For instance, it could be spent on projects that affect the masses like some important road networks and basic things like electricity. The money could be used for the metering of houses to enthrone sanity in the electricity sector because it is not rational to increase tariff when electricity distribution companies rely on estimated billing.
If you say that it should be applied to the infrastructural needs of the country, what is the essence of the budget? The budget is made to address both capital and recurrent expenditure. Capital projects include infrastructure. So, if you say that the recovered funds should be applied to infrastructure, it means that you are creating an avenue for the re-looting of the recovered funds.
However, I wish to advise that the war against corruption is a war that is not fought in the media or public space but in the court. So, my advise to the anti-graft agencies is that they should not play to the gallery. They should not satiate their vainglorious sentiments by always wishing to be applauded by the public through sensational arrests and publication of their activities in the media. They should concentrate more on due diligent investigations, prosecution and possible conviction of the alleged looters. By so doing, the result would be better felt.
Given that these funds were not captured in the budget because they were more or less unforeseen incomes, how do you think they can be properly safeguarded to ensure that they are not re-looted before government decides on how to use them?
A special provision should be made where such fund should be domiciled in the Central Bank of Nigeria (CBN) because they are outside the appropriated funds. Such funds should be tied to specific projects and should not be applied to run the budget as appropriated because budget appropriations had already been provided for. So, the funds should be placed in dedicated accounts in the CBN and safeguarded for specific projects. And the executive should be made to account for them.
Is there any role the National Assembly can play to ensure proper usage of the recovered funds?
The National Assembly has to perform oversight functions to ensure that funds so recovered are not applied to purposes outside specific needs of the masses of this country. The National Assembly also has to ensure that the recovered funds are not re-looted. In fact, a Private Members Bill can also be initiated to make a law that will address any loophole and regulate the use of such funds.
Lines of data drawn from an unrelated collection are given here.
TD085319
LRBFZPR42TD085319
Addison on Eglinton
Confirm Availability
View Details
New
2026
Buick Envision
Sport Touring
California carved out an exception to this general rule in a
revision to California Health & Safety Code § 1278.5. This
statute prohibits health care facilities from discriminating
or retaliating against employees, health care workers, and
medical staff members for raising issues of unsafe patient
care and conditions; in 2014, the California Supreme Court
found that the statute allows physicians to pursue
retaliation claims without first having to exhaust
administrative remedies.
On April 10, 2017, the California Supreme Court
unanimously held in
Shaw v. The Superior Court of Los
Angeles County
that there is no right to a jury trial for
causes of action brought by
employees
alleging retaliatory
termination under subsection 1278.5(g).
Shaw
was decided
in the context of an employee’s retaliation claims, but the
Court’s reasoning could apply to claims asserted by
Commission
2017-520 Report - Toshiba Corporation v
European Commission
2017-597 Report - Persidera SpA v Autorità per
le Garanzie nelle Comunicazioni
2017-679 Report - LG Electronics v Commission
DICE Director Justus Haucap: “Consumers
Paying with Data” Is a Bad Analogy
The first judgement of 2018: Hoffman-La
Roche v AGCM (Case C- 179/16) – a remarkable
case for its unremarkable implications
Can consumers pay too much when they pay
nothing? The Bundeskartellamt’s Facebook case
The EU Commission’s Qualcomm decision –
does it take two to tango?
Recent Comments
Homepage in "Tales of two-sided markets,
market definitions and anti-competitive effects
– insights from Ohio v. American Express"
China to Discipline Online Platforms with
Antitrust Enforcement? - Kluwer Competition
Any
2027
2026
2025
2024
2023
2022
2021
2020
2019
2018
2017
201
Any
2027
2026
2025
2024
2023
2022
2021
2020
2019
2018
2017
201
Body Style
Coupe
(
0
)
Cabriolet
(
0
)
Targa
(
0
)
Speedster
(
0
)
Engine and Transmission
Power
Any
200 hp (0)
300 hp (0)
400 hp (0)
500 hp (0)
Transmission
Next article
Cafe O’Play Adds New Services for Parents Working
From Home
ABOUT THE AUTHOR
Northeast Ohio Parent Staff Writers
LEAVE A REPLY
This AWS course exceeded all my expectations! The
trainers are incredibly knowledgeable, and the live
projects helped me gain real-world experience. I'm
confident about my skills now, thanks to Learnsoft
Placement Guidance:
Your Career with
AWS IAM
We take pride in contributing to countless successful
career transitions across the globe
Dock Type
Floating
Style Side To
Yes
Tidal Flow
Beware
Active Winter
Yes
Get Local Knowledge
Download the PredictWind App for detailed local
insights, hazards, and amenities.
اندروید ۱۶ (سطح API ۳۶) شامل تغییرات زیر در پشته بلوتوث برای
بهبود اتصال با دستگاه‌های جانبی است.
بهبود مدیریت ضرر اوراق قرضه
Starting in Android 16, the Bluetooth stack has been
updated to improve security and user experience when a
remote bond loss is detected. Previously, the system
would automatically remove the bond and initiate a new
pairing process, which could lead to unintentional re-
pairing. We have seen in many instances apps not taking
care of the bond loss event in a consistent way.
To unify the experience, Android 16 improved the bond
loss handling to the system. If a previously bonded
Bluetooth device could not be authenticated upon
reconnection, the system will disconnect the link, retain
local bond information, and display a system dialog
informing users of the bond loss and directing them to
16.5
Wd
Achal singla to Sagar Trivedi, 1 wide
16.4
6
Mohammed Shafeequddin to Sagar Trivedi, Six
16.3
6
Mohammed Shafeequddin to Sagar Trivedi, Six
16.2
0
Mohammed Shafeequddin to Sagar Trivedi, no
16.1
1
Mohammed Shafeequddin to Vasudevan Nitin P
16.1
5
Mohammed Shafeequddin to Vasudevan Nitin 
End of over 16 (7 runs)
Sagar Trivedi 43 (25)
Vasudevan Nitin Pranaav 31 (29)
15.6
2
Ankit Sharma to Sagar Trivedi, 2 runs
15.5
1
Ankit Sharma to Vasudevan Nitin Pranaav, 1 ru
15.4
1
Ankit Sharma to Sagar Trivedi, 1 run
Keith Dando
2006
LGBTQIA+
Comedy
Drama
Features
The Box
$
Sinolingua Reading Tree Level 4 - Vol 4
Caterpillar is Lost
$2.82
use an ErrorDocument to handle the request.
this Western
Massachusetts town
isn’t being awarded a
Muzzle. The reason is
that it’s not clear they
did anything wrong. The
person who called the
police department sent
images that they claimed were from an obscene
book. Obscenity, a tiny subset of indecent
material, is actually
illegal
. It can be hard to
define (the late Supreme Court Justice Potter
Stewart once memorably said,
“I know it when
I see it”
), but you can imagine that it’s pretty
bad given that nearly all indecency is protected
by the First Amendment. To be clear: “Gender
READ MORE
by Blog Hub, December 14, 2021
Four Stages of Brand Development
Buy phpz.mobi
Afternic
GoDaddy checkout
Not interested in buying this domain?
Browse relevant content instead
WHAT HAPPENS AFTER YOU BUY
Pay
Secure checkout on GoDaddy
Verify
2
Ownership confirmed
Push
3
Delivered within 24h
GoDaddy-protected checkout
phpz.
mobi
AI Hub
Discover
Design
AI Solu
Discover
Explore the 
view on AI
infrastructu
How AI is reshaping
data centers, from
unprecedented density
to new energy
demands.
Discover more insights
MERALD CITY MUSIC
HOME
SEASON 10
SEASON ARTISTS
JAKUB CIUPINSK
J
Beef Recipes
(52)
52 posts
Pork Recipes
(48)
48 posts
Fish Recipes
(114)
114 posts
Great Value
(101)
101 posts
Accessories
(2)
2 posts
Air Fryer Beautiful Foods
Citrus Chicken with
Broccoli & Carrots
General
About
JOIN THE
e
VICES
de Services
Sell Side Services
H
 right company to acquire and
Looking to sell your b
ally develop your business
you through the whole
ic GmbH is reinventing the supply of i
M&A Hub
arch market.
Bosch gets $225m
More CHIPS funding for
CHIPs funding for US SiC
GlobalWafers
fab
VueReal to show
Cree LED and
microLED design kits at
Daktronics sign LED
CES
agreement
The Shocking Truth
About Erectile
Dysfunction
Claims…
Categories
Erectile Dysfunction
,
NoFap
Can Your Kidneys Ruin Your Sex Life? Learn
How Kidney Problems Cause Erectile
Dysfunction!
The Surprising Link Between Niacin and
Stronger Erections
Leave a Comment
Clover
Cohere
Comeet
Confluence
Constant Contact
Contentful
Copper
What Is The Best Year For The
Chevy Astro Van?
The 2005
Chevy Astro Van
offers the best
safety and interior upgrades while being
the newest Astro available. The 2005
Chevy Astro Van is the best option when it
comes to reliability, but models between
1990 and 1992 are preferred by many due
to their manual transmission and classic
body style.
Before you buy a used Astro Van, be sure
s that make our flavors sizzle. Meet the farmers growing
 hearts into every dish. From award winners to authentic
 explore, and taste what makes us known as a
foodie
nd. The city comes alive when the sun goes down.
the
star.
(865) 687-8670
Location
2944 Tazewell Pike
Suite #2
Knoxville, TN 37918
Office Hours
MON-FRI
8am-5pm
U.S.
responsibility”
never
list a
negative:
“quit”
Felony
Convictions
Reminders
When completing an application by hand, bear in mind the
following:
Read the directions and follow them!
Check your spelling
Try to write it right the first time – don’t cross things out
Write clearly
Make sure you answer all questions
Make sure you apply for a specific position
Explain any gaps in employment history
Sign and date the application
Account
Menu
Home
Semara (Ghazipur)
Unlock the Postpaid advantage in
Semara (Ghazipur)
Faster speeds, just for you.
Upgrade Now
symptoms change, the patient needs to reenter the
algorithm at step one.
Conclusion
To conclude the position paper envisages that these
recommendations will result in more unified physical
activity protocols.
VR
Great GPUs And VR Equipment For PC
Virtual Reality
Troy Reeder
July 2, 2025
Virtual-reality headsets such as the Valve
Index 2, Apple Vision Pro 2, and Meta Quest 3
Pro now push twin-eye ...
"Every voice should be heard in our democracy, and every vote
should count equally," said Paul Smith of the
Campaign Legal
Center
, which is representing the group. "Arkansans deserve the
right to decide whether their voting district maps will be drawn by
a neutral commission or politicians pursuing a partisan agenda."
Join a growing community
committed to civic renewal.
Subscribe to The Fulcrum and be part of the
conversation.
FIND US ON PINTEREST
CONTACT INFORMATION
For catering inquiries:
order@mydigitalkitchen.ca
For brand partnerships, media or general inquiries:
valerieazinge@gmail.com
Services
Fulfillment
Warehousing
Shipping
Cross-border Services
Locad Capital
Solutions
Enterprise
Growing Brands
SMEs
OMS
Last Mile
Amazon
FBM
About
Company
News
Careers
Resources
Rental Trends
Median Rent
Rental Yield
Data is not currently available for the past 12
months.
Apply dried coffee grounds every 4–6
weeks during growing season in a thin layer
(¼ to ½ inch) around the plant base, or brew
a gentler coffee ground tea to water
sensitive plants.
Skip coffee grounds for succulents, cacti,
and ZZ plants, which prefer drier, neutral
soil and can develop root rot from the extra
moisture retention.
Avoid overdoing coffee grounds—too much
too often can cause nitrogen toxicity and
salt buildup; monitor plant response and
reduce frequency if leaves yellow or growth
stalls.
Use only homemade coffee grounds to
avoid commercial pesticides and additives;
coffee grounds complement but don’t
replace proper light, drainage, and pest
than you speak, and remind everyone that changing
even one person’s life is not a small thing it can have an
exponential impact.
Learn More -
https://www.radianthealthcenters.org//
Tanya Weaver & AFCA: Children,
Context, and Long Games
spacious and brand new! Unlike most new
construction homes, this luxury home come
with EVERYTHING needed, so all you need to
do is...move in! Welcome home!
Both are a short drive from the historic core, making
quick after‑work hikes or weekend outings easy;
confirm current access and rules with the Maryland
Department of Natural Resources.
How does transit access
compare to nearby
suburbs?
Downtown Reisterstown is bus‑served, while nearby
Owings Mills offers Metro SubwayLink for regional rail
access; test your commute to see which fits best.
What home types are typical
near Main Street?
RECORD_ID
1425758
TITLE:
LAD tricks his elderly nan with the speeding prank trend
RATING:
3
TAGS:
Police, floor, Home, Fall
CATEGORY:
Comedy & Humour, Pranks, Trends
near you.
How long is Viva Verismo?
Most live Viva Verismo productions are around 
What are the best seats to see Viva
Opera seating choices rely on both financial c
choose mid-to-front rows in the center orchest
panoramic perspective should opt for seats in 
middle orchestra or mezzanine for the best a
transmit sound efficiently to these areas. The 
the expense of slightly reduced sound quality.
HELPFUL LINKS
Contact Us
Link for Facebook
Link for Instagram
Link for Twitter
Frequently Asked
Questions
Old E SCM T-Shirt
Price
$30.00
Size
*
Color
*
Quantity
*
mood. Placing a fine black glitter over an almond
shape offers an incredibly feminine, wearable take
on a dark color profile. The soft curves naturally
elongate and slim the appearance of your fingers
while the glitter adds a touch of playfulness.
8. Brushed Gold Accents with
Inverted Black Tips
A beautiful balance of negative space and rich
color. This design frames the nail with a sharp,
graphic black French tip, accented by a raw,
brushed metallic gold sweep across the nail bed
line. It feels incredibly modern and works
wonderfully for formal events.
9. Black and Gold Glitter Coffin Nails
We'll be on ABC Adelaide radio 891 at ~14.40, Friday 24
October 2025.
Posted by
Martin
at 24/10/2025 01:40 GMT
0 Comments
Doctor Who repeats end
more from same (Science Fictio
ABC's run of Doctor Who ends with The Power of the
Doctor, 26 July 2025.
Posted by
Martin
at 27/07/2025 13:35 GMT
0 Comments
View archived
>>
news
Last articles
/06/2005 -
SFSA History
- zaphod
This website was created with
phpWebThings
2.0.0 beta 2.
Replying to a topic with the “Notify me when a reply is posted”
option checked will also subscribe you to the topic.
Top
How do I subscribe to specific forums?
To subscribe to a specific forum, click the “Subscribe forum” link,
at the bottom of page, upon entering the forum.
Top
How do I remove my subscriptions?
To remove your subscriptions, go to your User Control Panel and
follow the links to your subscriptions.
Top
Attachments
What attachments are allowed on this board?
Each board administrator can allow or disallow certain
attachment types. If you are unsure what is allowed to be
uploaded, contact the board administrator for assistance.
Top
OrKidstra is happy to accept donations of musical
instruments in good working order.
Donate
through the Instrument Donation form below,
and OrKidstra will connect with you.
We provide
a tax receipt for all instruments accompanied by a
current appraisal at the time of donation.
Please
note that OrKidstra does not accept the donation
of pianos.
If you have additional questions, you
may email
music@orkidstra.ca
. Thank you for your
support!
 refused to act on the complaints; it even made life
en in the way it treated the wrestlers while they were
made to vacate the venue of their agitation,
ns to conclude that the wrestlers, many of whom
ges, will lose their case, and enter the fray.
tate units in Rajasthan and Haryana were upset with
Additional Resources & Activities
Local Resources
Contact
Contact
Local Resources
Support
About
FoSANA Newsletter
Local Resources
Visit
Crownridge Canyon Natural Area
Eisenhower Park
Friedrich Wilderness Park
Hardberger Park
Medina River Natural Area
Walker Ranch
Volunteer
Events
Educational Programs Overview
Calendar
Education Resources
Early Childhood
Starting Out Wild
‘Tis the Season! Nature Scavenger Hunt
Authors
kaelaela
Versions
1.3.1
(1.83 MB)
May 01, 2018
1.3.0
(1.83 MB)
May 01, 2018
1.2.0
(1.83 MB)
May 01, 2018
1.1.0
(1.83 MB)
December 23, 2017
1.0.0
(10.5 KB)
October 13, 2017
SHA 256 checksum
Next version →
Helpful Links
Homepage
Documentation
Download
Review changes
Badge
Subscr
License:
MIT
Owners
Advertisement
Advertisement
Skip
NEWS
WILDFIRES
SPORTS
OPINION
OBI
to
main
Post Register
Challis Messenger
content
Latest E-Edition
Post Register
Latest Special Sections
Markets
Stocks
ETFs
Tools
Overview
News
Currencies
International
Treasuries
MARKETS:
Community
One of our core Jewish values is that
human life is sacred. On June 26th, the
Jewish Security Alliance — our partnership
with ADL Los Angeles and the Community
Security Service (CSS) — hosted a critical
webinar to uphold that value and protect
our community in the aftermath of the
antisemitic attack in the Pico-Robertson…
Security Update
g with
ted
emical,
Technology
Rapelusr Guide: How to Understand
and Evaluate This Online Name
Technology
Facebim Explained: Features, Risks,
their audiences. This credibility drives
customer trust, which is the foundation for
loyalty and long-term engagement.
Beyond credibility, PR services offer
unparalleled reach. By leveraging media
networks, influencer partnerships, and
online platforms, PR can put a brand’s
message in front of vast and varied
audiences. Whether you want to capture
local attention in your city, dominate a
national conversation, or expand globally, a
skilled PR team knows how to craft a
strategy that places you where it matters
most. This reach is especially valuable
You remember that the Dasukigate we talk about today is a product of recovered funds from the Abacha loot. When the fund came, it was left in a dedicated account and the then minister of finance with the approval of the president released part of the money to Dasuki and it was that money that was allegedly re-looted by politicians. The money was not used to advance the cause of ordinary Nigerians. So, the National Assembly has to play its oversight functions well.